Contoh kampanye lainnya yang langsung menyasar akan kebutuhan kelompok masyarakat rentan ini yakni kampanye dari Wahyoo dan Edho Zell dengan nama tagar #SemuaBisaMakan Bersama Wahyoo dan Edho Zell. Dengan target dana yang ingin dikumpulkan sejumlah Rp 350.000.000 dan sudah terkumpul sejumlah Rp. 157.613.643 (2/4/2020). Seperti yang tercantum dalam laman kitabisa.com
“Penyaluran #RantangHati akan dilakukan di area Jadetabek. Dari hasil penggalangan dana ini, kami menargetkan bisa membantu 500 KK selama 14 hari. Satu paket bantuan seharga 50 ribu, yang di dalamnya berisi lauk untuk makan siang dan malam, serta nasi untuk 2,5 porsi, demi mencukupi kebutuhan keluarga kurang mampu.” – kitabisa.com
Selain Wahyoo dan Edho. Najwa Sihab bekerjasama dengan kitabisa.com juga menggalang dana dengan kampanye bertajuk Konser Musik #DiRumahAja: Solidaritas Melawan Corona dengan menggandeng para musisi Indonesia. Uang yang terkumpul sampai hari ini (2/4/2020) sebesar Rp 12.197.240.178 dari target 15 Milyar rupiah dengan sisa durasi hari 12 hari lagi. Belum lagi akun-akun lainnya yang juga sama-sama berjuang dalam menggalang dana kemanusian dan membantu masyarakat rentan, para pekerja harian maupun kebutuhan para tenaga medis.
***
Dari fakta di atas, kita bisa mengambil kesimpulan bahwa masih banyak orang baik di negeri kita ini. Bersyukurlah kita bahwa mereka masih berlomba-lomba dalam kebaikan. Ada yang bergerak secara diam-diam, ada juga yang bergerak secara terang-terangan dengan harapan jangkauan dan efeknya lebih besar. Keduanya masih sama baiknya, karena aksi nyata adalah hal yang paling dibutuhkan saat ini.
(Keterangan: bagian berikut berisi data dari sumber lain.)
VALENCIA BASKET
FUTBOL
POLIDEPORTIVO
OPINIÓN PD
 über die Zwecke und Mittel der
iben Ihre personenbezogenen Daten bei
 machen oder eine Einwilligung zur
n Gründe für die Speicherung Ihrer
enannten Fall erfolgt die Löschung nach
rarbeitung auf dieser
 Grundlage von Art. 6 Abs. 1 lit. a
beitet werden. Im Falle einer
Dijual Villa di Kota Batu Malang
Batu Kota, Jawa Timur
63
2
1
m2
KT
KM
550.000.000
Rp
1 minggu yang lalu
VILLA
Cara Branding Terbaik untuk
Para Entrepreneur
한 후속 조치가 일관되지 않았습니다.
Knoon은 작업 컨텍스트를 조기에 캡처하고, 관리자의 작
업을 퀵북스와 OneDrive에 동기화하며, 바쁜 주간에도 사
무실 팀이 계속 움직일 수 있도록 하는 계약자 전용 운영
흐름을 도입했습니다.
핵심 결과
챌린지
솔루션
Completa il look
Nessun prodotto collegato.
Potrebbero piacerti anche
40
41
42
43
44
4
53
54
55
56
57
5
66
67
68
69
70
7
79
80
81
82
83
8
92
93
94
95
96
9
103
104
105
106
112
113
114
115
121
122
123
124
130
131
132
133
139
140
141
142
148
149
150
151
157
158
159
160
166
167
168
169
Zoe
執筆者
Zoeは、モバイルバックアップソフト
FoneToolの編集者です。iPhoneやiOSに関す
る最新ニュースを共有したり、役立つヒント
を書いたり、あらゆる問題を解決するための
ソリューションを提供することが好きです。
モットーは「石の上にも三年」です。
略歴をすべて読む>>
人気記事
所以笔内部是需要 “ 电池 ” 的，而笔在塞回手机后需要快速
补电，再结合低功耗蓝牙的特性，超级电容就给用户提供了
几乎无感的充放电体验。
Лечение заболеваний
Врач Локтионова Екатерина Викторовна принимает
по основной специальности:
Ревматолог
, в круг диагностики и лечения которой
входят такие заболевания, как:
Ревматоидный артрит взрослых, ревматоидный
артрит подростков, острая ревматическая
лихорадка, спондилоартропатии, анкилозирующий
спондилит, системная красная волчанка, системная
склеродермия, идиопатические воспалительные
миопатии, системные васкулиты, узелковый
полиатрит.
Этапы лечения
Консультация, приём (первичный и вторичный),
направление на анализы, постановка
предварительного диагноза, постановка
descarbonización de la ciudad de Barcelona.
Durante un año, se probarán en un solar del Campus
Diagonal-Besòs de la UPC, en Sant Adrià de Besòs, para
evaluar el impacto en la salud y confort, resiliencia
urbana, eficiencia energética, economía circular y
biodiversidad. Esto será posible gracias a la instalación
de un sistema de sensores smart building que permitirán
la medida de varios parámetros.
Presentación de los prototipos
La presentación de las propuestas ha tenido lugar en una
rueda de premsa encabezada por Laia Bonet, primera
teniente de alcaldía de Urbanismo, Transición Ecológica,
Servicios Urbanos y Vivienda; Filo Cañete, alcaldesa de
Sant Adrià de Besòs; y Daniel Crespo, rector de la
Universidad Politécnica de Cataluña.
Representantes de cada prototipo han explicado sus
Pasien Covid-19 dengan nomor 01, 02, dan 03 asal Depok kini telah dinyatakan sembuh. Mereka berujar asal ada keinginan kuat untuk sembuh lalu dengan cara mengatur pola pikiran yang dapat menenangkan diri mereka akhirnya bisa pulih kembali. Gembira adalah obat yang manjur ujar salah satu pasien Covid-19 yang telah dinyatakan sembuh. Empat orang pasien di Semarang bercerita sembuh dari Corona dan kuncinya merasa gembira, karena apabila secara psikisnya sehat maka daya imun akan meningkat. (Kompas.com, 1/4/2020)
Seorang filsuf, ilmuwan, dan dokter kelahiran Persia yang bernama Ibnu Sina dikenal juga sebagai “Avicenna” di dunia Barat pernah mengatakan “Kepanikan adalah separuh penyakit, ketenangan adalah separuh obat, dan kesabaran adalah langkah awal kesembuhan”. Artinya dalam menghadapi pandemik ini kita tetap harus tenang, dan selalu bersabar, entah kita OTG, ODP, PDP, maupun masih dalam keadaan sehat. Anjuran untuk beraktivitas di rumah saja seharusnya dijadikan momentum kita agar bisa dekat dengan keluarga dan mendekatkan diri kepada yang Kuasa.
“Kepanikan adalah separuh penyakit, ketenangan adalah separuh obat, dan kesabaran adalah langkah awal kesembuhan”.
Ibnu Sina
Maka, kita harus menerapkan rumus “Jangan panik, agar lebih baik. Tetap tenang agar tambah senang. Serta, tetap sabar agar rezeki lancar”. Semoga setelah melalui pandemik ini kita menjadi orang yang selalu bertafakur, mengerti makna bersyukur dan menjadi pribadi yang tahan uji.